Rafael Gonçalves estuda as formas de gestão da vida cotidiana nas favelas a partir da lente da História e do Direito, desde o Doutorado, realizado na França. Professor no Departamento de Serviço Social, Gonçalves defende que a informalidade da gestão comunitária está muito longe de ser marginal. “A informalidade é um conjunto de práticas e são arranjos. O conceito de informalidade vem dos anos 1970, bastante vinculado a uma perspectiva econômica. Esses espaços não são algo atípico, grande parte do subúrbio de Paris também foi construída por autoconstrução. O que é uma particularidade dos países do Sul e do Rio é o modus operandi de conviver com esses espaços. A informalidade não é um desvio ou uma falta de planejamento. Isso é mais complexo”, argumenta.
O professor critica a visão daqueles que veem a favela como um problema social e também a romantização em torno da criatividade para as artes. “A favela não é a solução nem tampouco o problema. As favelas são lugares que têm problemas como outros locais da cidade”. E em seus trabalhos, Gonçalves destaca as formas encontradas pelos moradores para a melhoria das condições de vida. Desde a criação das favelas como possibilidade de acesso a áreas centrais da cidade, a criação das cooperativas de água e acesso à saúde, como ocorre atualmente. Em outro artigo, Gonçalves traz exemplos interessantes sobre a busca por água. “No caso da favela da Formiga, como existiam inúmeras nascentes no morro, os moradores as procuravam na mata e quem as encontrasse em primeiro adquiria o direito de usá-la. Há inúmeras sociedades de água, com número variado de associados e com maior ou menor grau de organização interna. De forma coletiva, essas sociedades recolhem água na mata, constroem um reservatório e dali a água é distribuída para as diferentes casas dos associados”, relata.
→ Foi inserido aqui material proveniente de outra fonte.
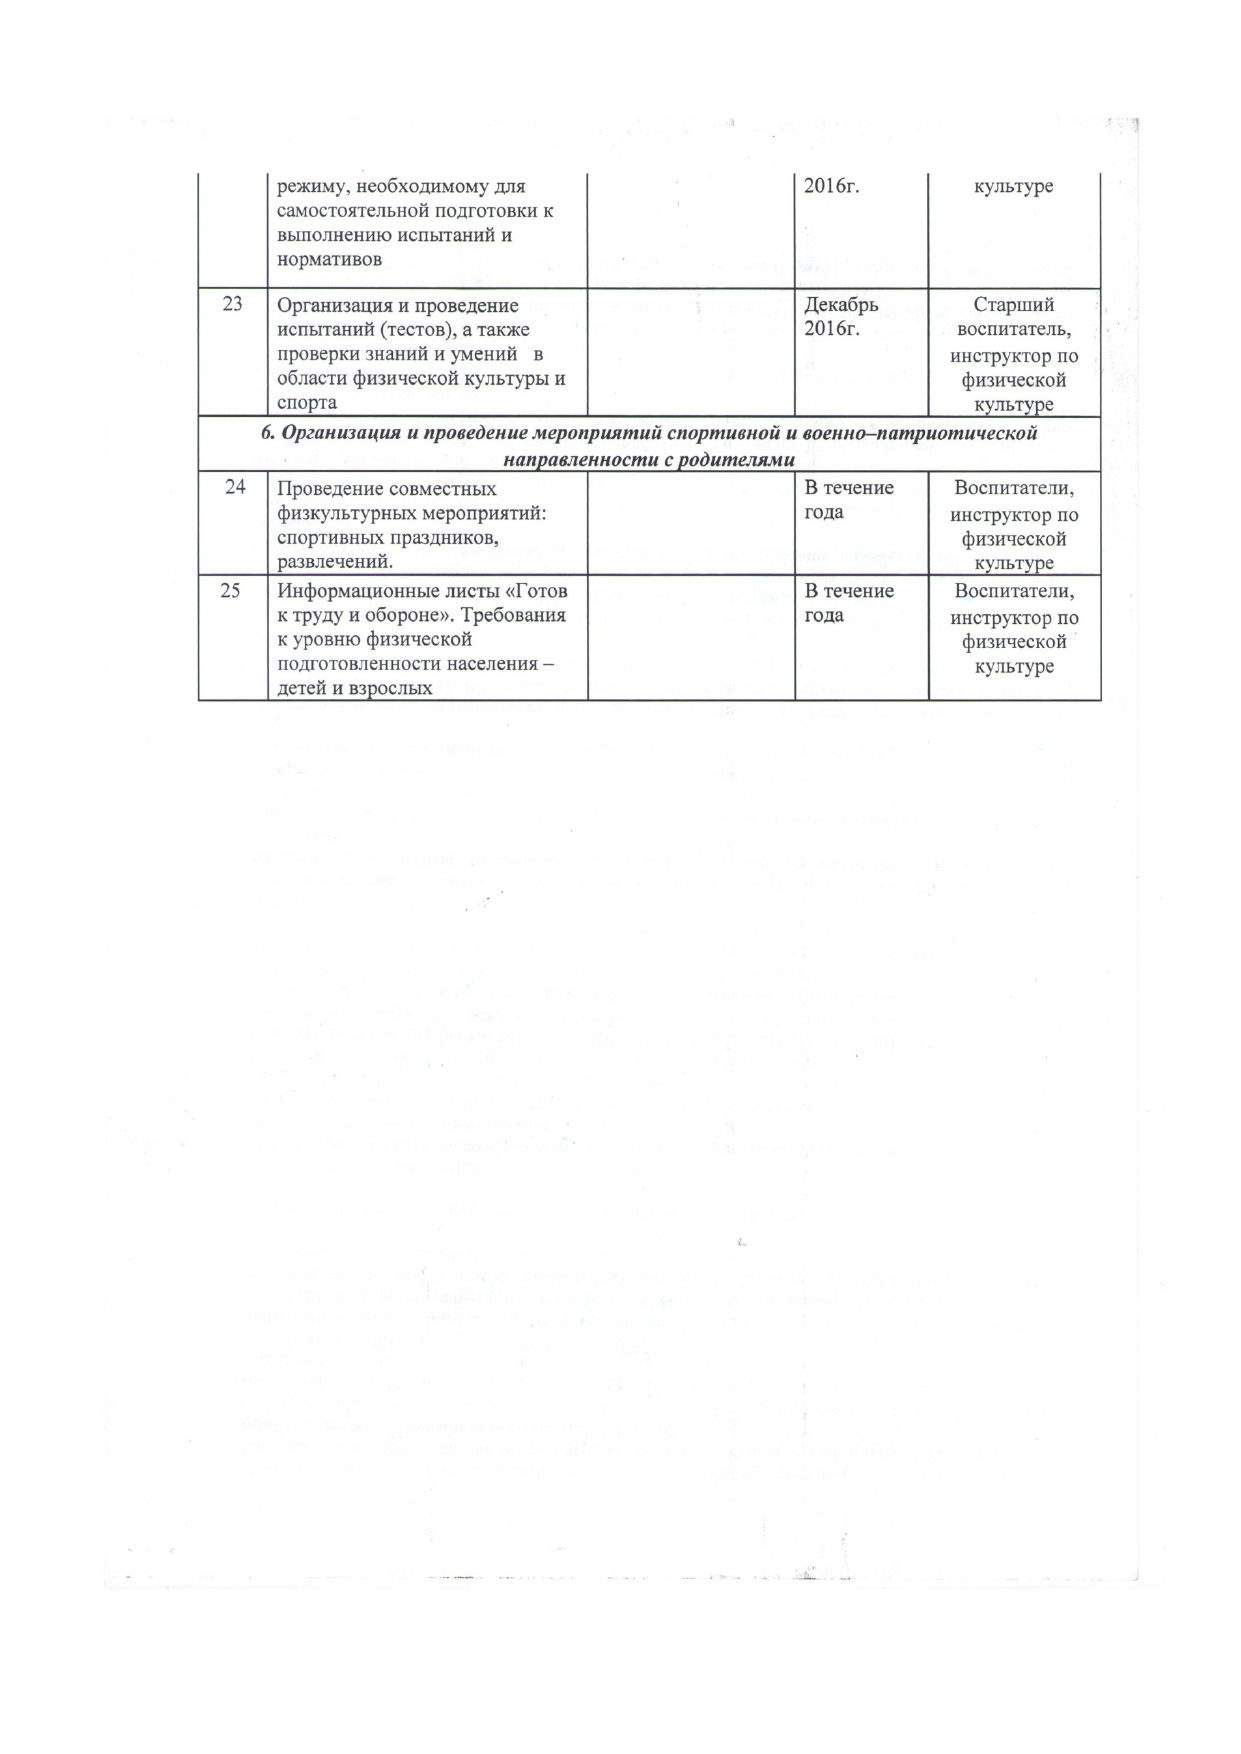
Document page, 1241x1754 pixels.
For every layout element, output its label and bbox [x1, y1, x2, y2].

picture [103, 118, 1167, 1594]
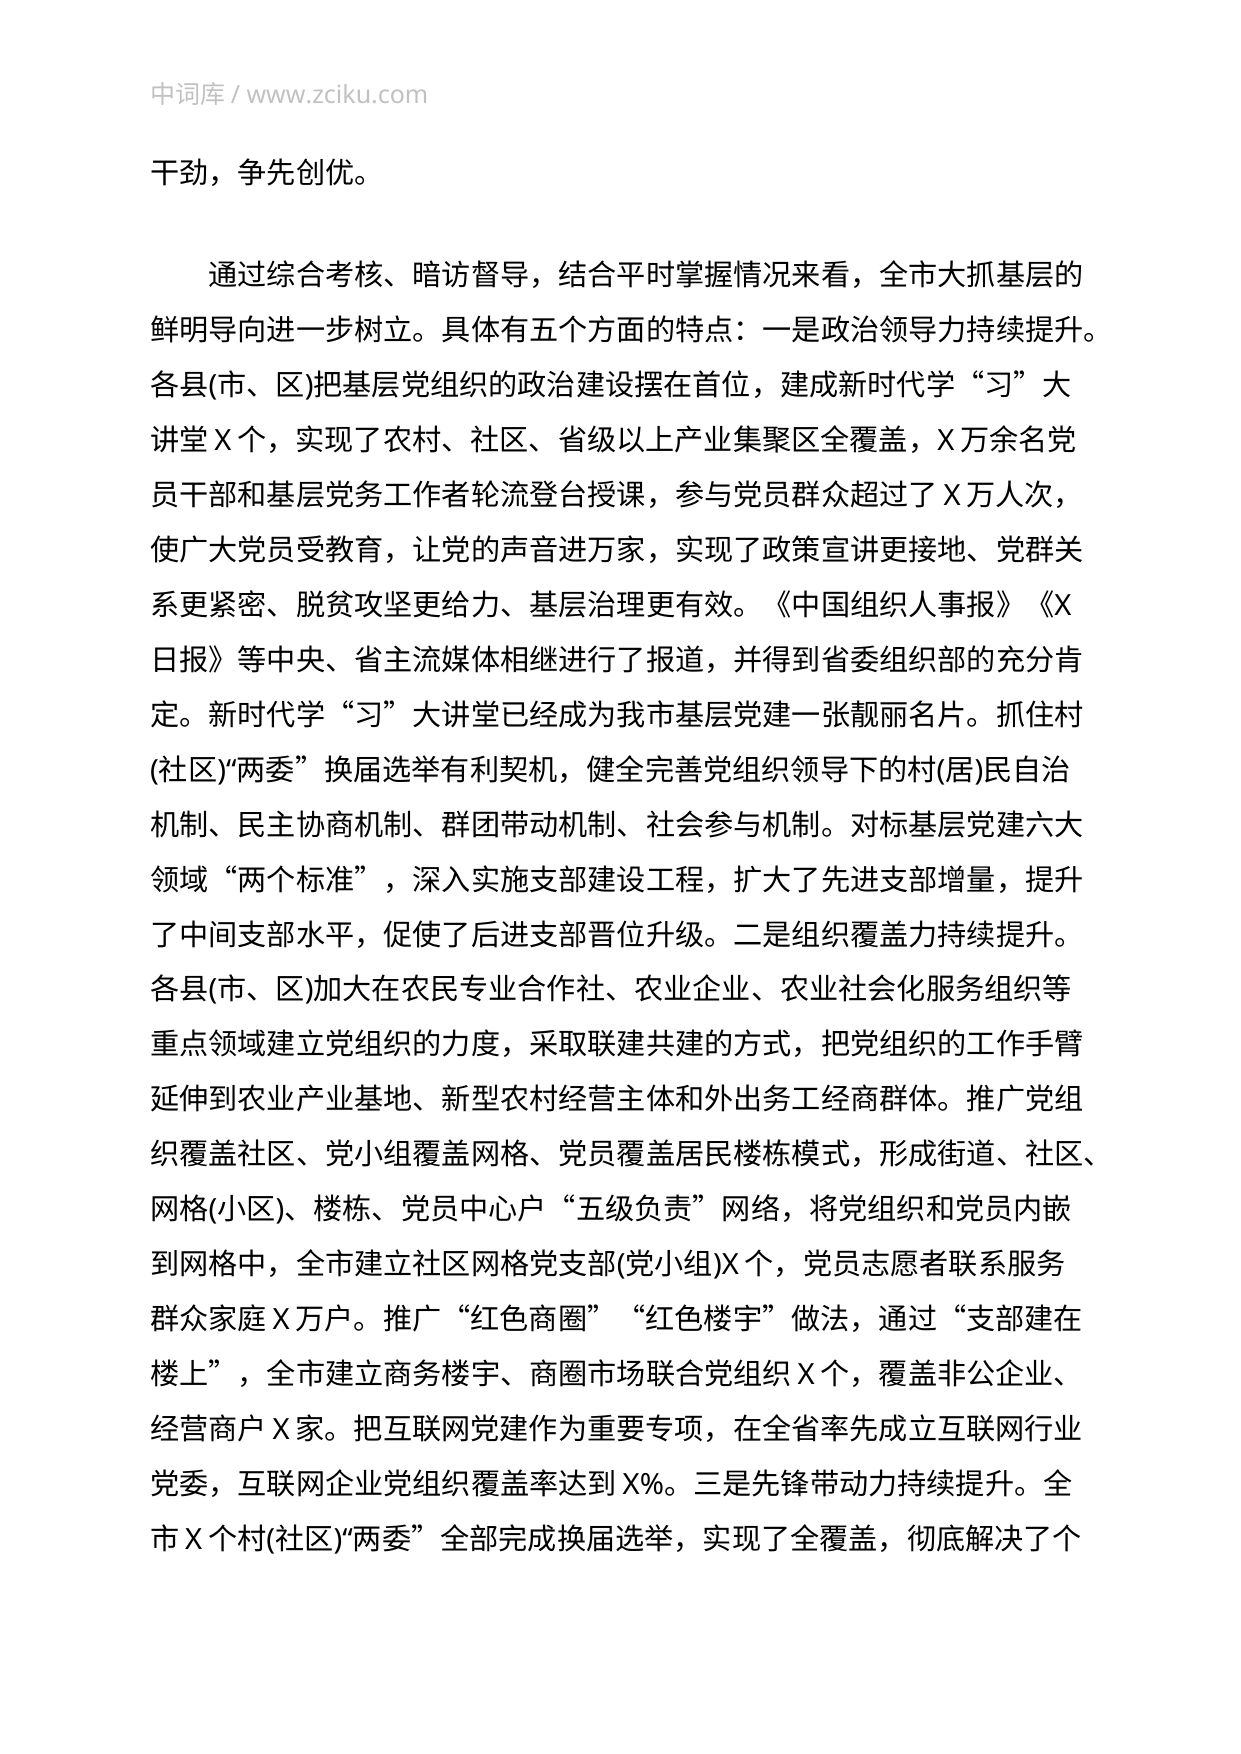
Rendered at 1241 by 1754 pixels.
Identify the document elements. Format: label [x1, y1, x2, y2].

text [150, 150, 1090, 192]
text [150, 252, 1090, 1558]
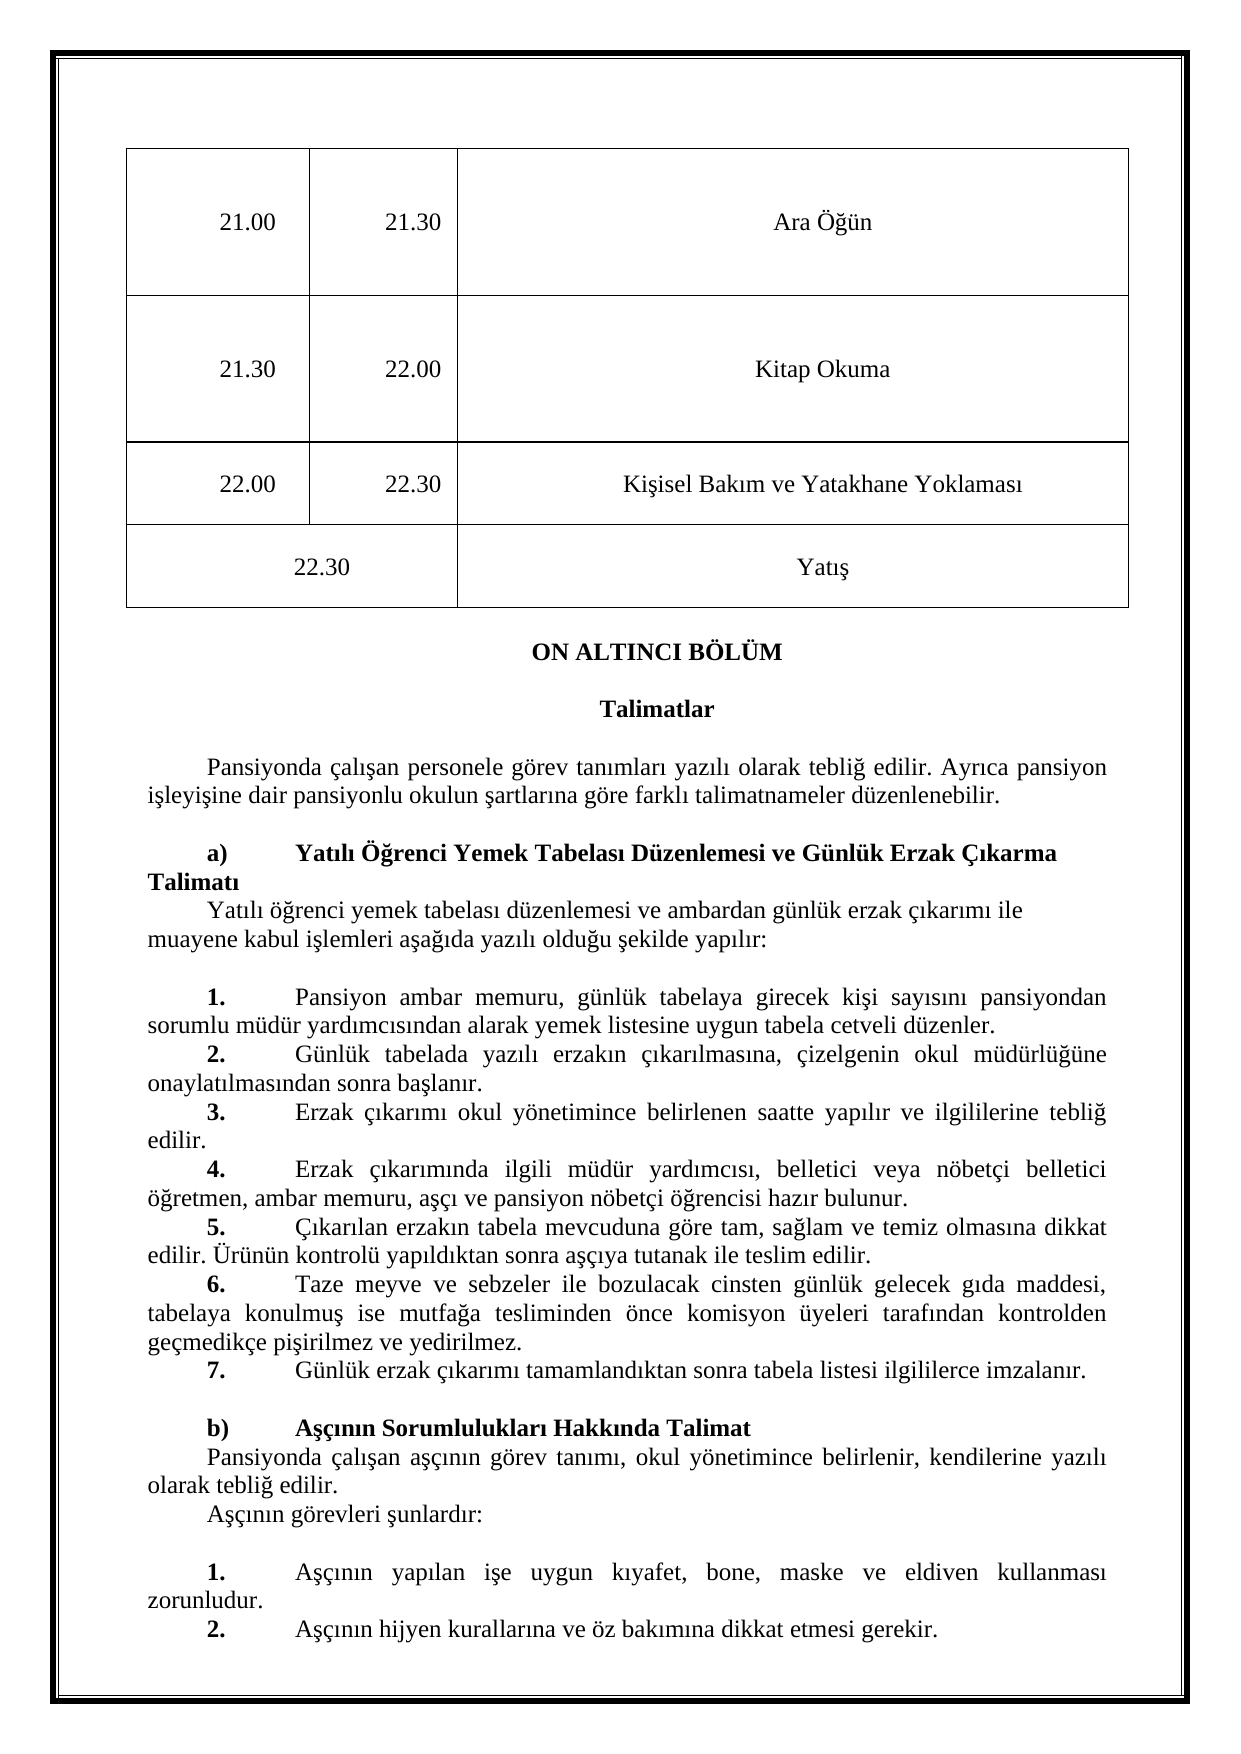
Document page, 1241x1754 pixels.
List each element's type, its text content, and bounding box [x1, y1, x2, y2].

table_cell Kişisel Bakım ve Yatakhane Yoklaması [458, 443, 1128, 524]
list Taze meyve ve sebzeler ile bozulacak cinsten günlük gelecek gıda maddesi, tabelaya konulmuş ise mutfağa tesliminden önce komisyon üyeleri tarafından kontrolden geçmedikçe pişirilmez ve yedirilmez. [147, 1269, 1107, 1356]
list Pansiyon ambar memuru, günlük tabelaya girecek kişi sayısını pansiyondan sorumlu müdür yardımcısından alarak yemek listesine uygun tabela cetveli düzenler. [147, 982, 1107, 1039]
table_cell 22.30 [310, 443, 457, 524]
list Çıkarılan erzakın tabela mevcuduna göre tam, sağlam ve temiz olmasına dikkat edilir. Ürünün kontrolü yapıldıktan sonra aşçıya tutanak ile teslim edilir. [147, 1212, 1107, 1269]
text Pansiyonda çalışan personele görev tanımları yazılı olarak tebliğ edilir. Ayrıca pansiyon işleyişine dair pansiyonlu okulun şartlarına göre farklı talimatnameler düzenlenebilir. [147, 752, 1107, 809]
table_cell 22.30 [127, 525, 457, 607]
text Talimatlar [147, 694, 1107, 723]
list Yatılı Öğrenci Yemek Tabelası Düzenlemesi ve Günlük Erzak Çıkarma Talimatı [147, 838, 1107, 896]
table_cell Kitap Okuma [458, 296, 1128, 441]
list Aşçının hijyen kurallarına ve öz bakımına dikkat etmesi gerekir. [147, 1614, 1107, 1643]
text ON ALTINCI BÖLÜM [147, 637, 1107, 666]
text Pansiyonda çalışan aşçının görev tanımı, okul yönetimince belirlenir, kendilerine yazılı olarak tebliğ edilir. [147, 1442, 1107, 1499]
list Günlük tabelada yazılı erzakın çıkarılmasına, çizelgenin okul müdürlüğüne onaylatılmasından sonra başlanır. [147, 1039, 1107, 1097]
table_cell 21.00 [127, 149, 309, 294]
table_cell 21.30 [310, 149, 457, 294]
table_cell Ara Öğün [458, 149, 1128, 294]
text Aşçının görevleri şunlardır: [147, 1499, 1107, 1528]
list Erzak çıkarımında ilgili müdür yardımcısı, belletici veya nöbetçi belletici öğretmen, ambar memuru, aşçı ve pansiyon nöbetçi öğrencisi hazır bulunur. [147, 1154, 1107, 1212]
list Erzak çıkarımı okul yönetimince belirlenen saatte yapılır ve ilgililerine tebliğ edilir. [147, 1097, 1107, 1154]
text Yatılı öğrenci yemek tabelası düzenlemesi ve ambardan günlük erzak çıkarımı ile muayene kabul işlemleri aşağıda yazılı olduğu şekilde yapılır: [147, 896, 1107, 953]
list Günlük erzak çıkarımı tamamlandıktan sonra tabela listesi ilgililerce imzalanır. [147, 1356, 1107, 1384]
list Aşçının Sorumlulukları Hakkında Talimat [147, 1413, 1107, 1442]
table_cell 21.30 [127, 296, 309, 441]
table_cell 22.00 [310, 296, 457, 441]
table_cell 22.00 [127, 443, 309, 524]
table_cell Yatış [458, 525, 1128, 607]
list Aşçının yapılan işe uygun kıyafet, bone, maske ve eldiven kullanması zorunludur. [147, 1557, 1107, 1614]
Muitas das demandas destes moradores passaram pela necessidade de mudanças de leis que permitam construções de melhor qualidade nas favelas. “Inicialmente proibida, atualmente a laje é reconhecida juridicamente como direito subjetivo”, diz Gonçalves. Ele explica em artigo que “a permissão do Estado para a melhoria das construções só aconteceu nos anos 1980, quando finalmente se consolidaram as políticas de urbanização das favelas, e que construções mais sólidas se generalizaram, estimuladas pela garantia que seus moradores não seriam mais despejados”.
Em entrevista ao Boletim Faperj em 2012, ele destacou a histórico de mobilização, especialmente da União dos Moradores Favelados (UTF). Entre as legislações e a memória social, o pesquisador defende a importância de um maior registro de memória destes espaços, que acabam se perdendo. “As favelas fazem parte da história da cidade do Rio de Janeiro e certamente do seu futuro. E é preciso que políticas públicas, tão necessárias quanto urgentes, sejam pensadas em conjunto com seus moradores e levem em conta sua memória”, conclui.